No entanto, o desafio que os professores enfrentam é convencer os alunos de que é importante adquirir essas habilidades: redigir, resumir, analisar, contrastar… E ensinar a fazê-lo. Pois só quem domina essas questões pode utilizar a IA de forma que potencialize suas capacidades. “O incrível avanço da IA evidencia que são necessários seres humanos com melhor e maior critério, que saibam distinguir se esse output da IA está correto ou incorreto”, explica Bernácer. “No melhor dos casos, os alunos revisam [o que o Chat GPT faz], mas na maioria dos casos, nem isso.”

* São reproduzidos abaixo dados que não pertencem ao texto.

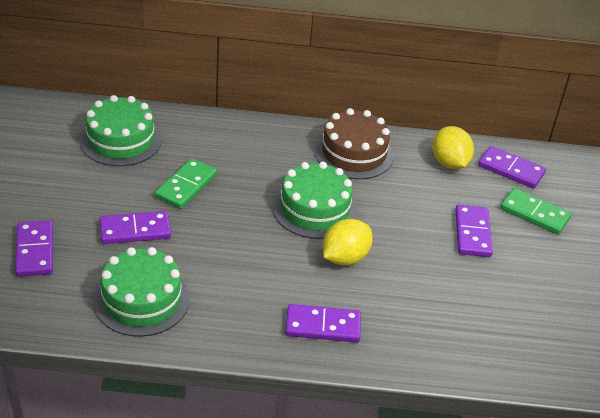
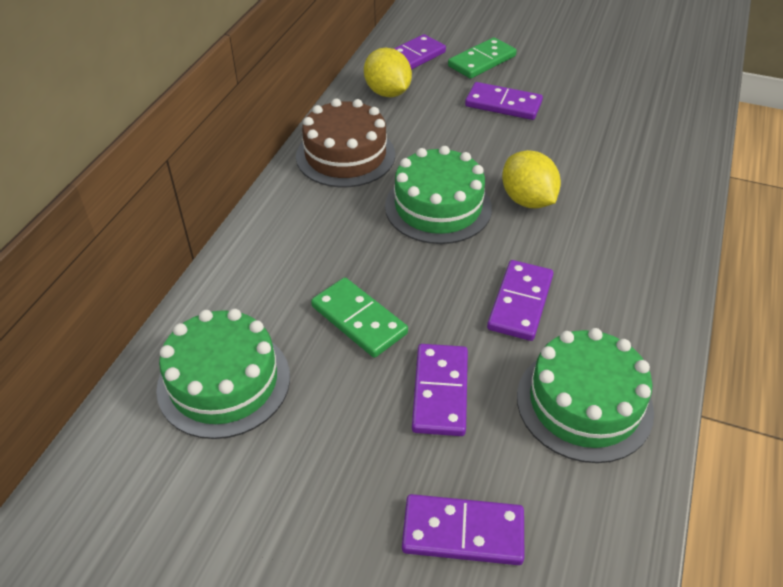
camera: 70 degrees left, 5 degrees up
purple domino [285,304,361,343] -> purple domino moved to [487,260,554,341]
yellow lemon [432,126,474,169] -> yellow lemon turned 60 degrees clockwise [364,48,412,97]

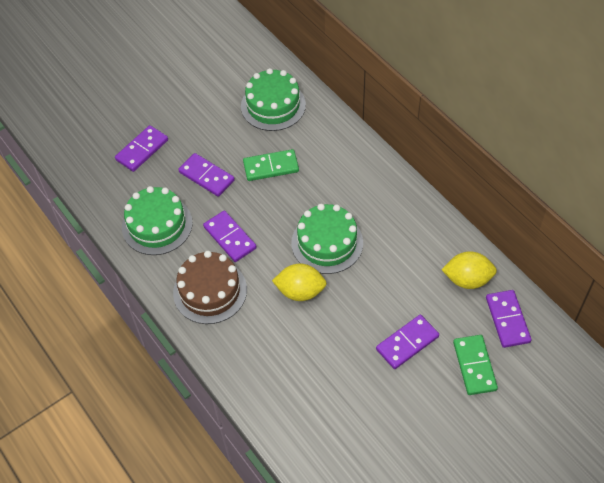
camera: 125 degrees right, 10 degrees up
brown cake [296,98,395,187] -> brown cake moved to [173,251,247,324]

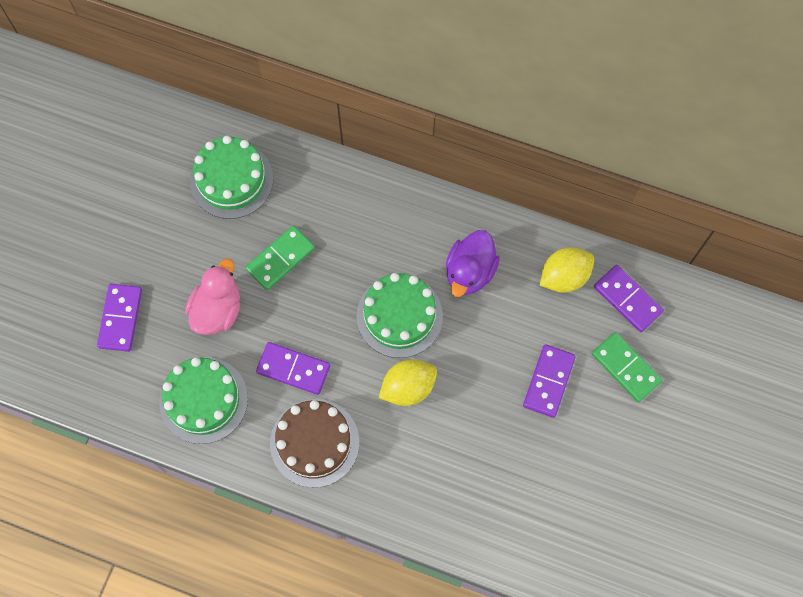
camera: 35 degrees left, 15 degrees up
purple domino [178,153,235,197] -> pink duck [185,259,240,335]
none -> purple duck [446,230,500,297]

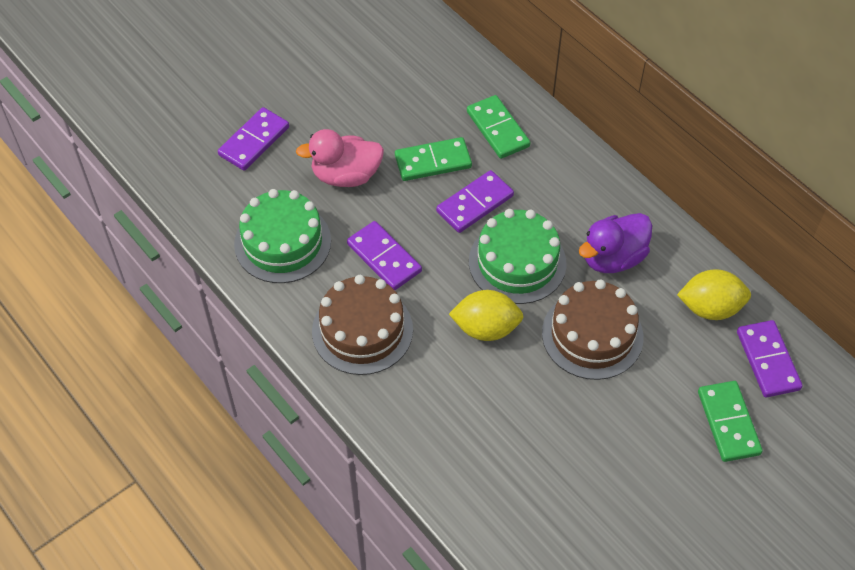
camera: 30 degrees right, 15 degrees down
pink duck [185,259,240,335] -> pink duck turned 150 degrees counterclockwise [296,129,384,187]
green cake [190,136,273,219] -> none
purple domino [523,344,576,418] -> purple domino moved to [436,170,514,233]
none -> green domino [467,95,530,159]
none -> brown cake [542,279,644,380]

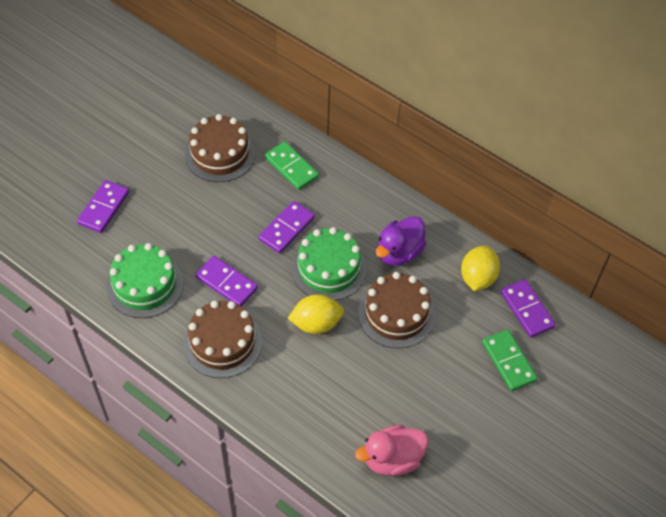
camera: 15 degrees left, 0 degrees up
pink duck [296,129,384,187] -> pink duck moved to [355,425,428,476]
green domino [395,137,472,181] -> none
yellow lemon [677,269,751,320] -> yellow lemon turned 60 degrees counterclockwise [461,245,500,291]
none -> brown cake [185,114,255,182]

Por sua vez, Burns alerta que “a presunção é que [o texto elaborado pela IA] será superior a qualquer coisa que os estudantes possam ter redigido”, o que contribuirá para “a homogeneidade sem alma que caracteriza grande parte do mundo moderno”. Murillo tem claro que é preciso evitar que a tecnologia dilua a pessoa e buscar que o uso que fazemos dela possa ser personalizado: “que você seja você mesmo e que seja reconhecido como quem é; que sua contribuição seja sua contribuição”.

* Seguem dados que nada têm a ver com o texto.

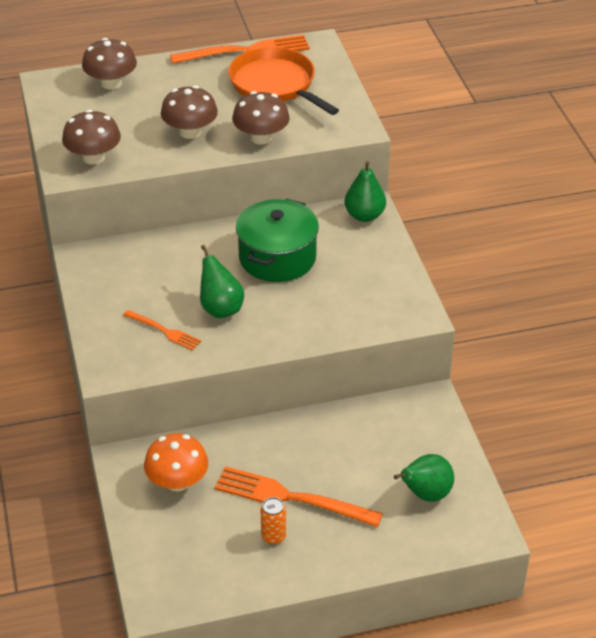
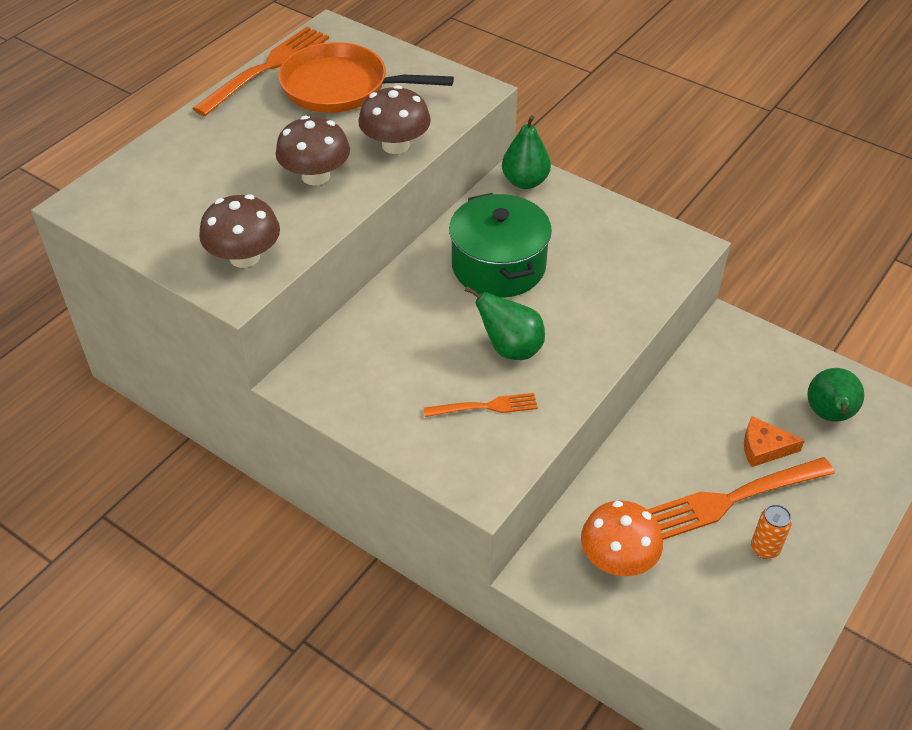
camera: 40 degrees left, 5 degrees up
brown mushroom [82,38,137,90] -> none
none -> orange cheese [744,416,805,467]

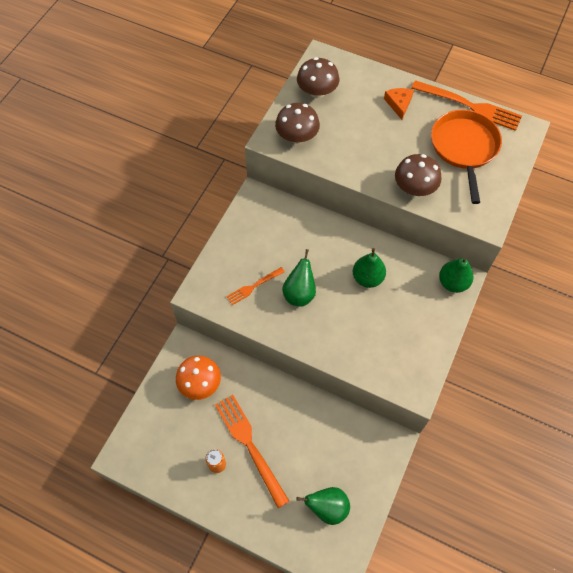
camera: 80 degrees right, 15 degrees up
brown mushroom [276,116,350,185] -> brown mushroom moved to [297,57,339,98]
orange fork [424,393,538,417] -> orange fork turned 75 degrees clockwise [226,267,285,305]
green pot [449,193,552,298] -> green pear [353,248,386,288]
orange cheese [744,416,805,467] -> orange cheese moved to [384,88,414,120]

Delegar para potencializar o essencialmente humano

Se voltarmos a olhar para trás, a história nos mostra que delegar certos processos é algo que vínhamos fazendo há muito tempo. “Tomás de Aquino tinha vários secretários para quem ditava – diz Murillo. Ele pôde escrever tantas obras quanto escreveu porque para cada um ditava uma coisa diferente. Isso agora podemos fazer tecnologicamente”. Delegar tarefas técnicas e otimizar processos automáticos “pode ajudar a empregar nossa capacidade intelectual melhor”, concorda Bernácer.

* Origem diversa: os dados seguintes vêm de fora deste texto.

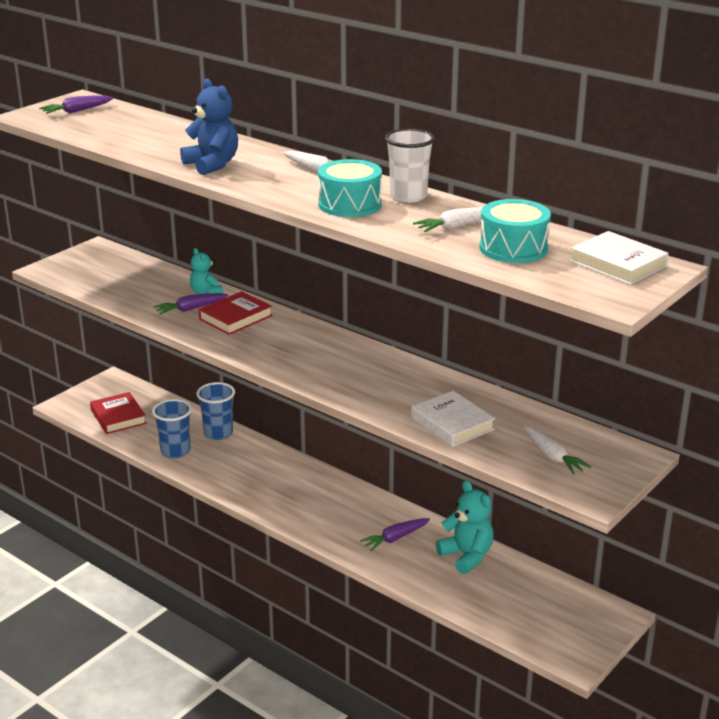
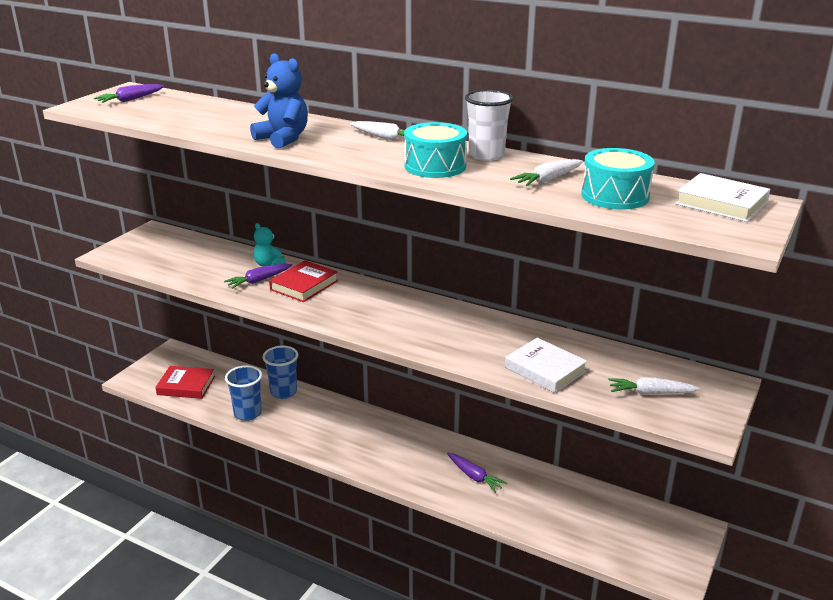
camera: 10 degrees left, 0 degrees up
red book [90,392,147,434] -> red book turned 45 degrees counterclockwise [155,366,215,399]
purple carrot [360,518,430,551] -> purple carrot turned 90 degrees counterclockwise [447,453,507,493]
turquoise teddy bear [436,481,494,574] -> none
white carrot [523,426,591,475] -> white carrot turned 135 degrees clockwise [608,377,700,394]

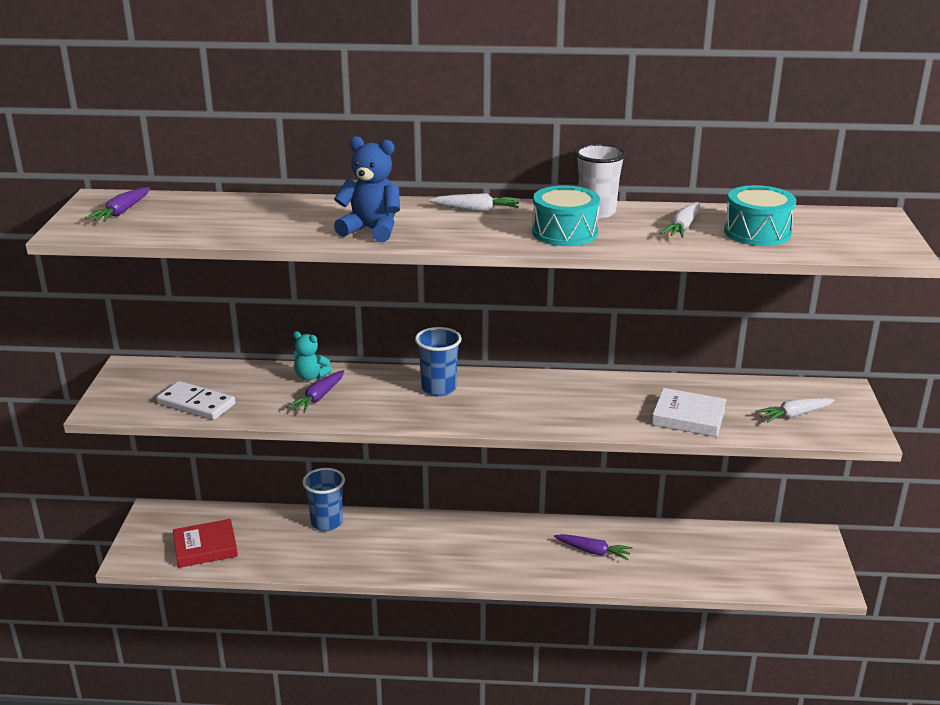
camera: 25 degrees left, 0 degrees up
blue cup [225,365,262,421] -> blue cup moved to [415,327,462,397]
red book [269,260,338,302] -> none
white book [676,173,771,222] -> none
none -> white domino [157,381,235,420]

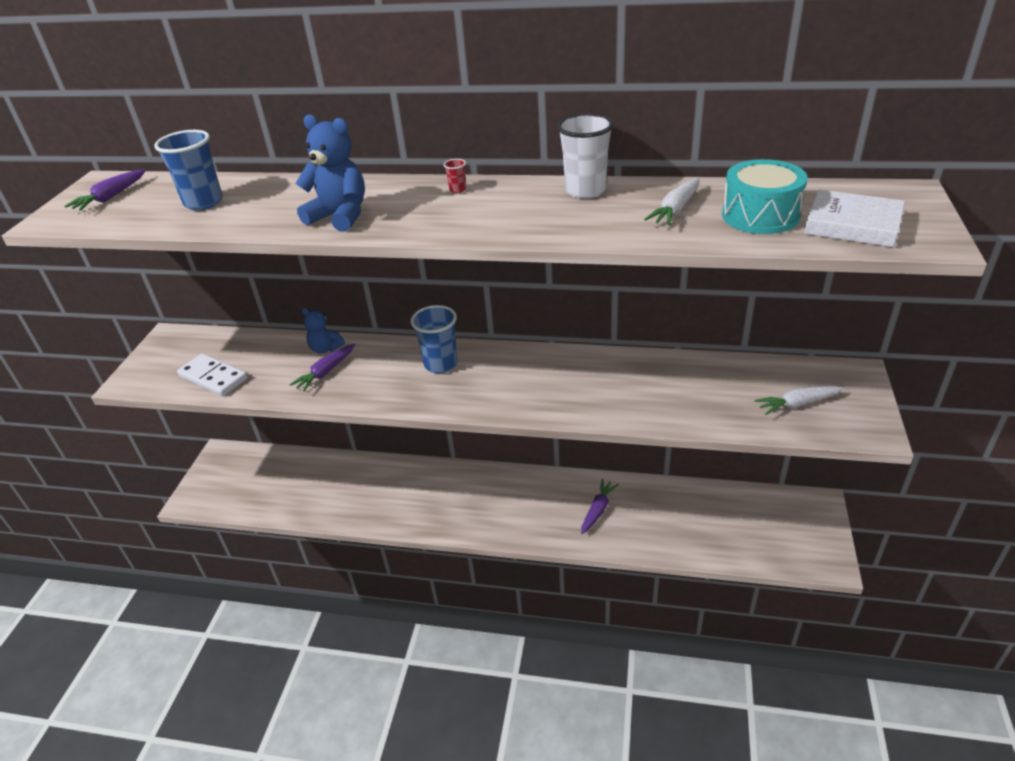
camera: 10 degrees right, 10 degrees up
red book [173,519,238,568] -> none
turquoise teddy bear [293,331,332,381] -> blue teddy bear [302,308,345,353]
blue cup [302,468,345,531] -> blue cup moved to [154,130,223,210]
white carrot [429,193,519,212] -> red cup [444,159,466,193]
turquoise drum [532,185,600,246] -> none
purple carrot [554,534,632,560] -> purple carrot turned 90 degrees counterclockwise [581,479,619,534]
white book [652,388,727,437] -> white book moved to [804,189,905,247]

A irrupção da IA, como já aconteceu com outras tecnologias, obriga a considerar o que é essencialmente humano e o que pode ser delegado às máquinas. Murillo pensa que a chave está nos fins: “Se tivéssemos mais claro o que queremos e em que consiste o verdadeiro desenvolvimento humano, provavelmente desenvolveríamos tecnologias que não o atrapalham”, mas sim o potencializam.

Colocando ênfase na criação artística e intelectual, que “enobrece e embeleza nossas vidas” e que “nos oferece uma visão profunda sobre a condição humana”, Burns pergunta: “Queremos realmente deixar nas mãos das máquinas nossa capacidade de pensar, inventar, descobrir e redescobrir?”.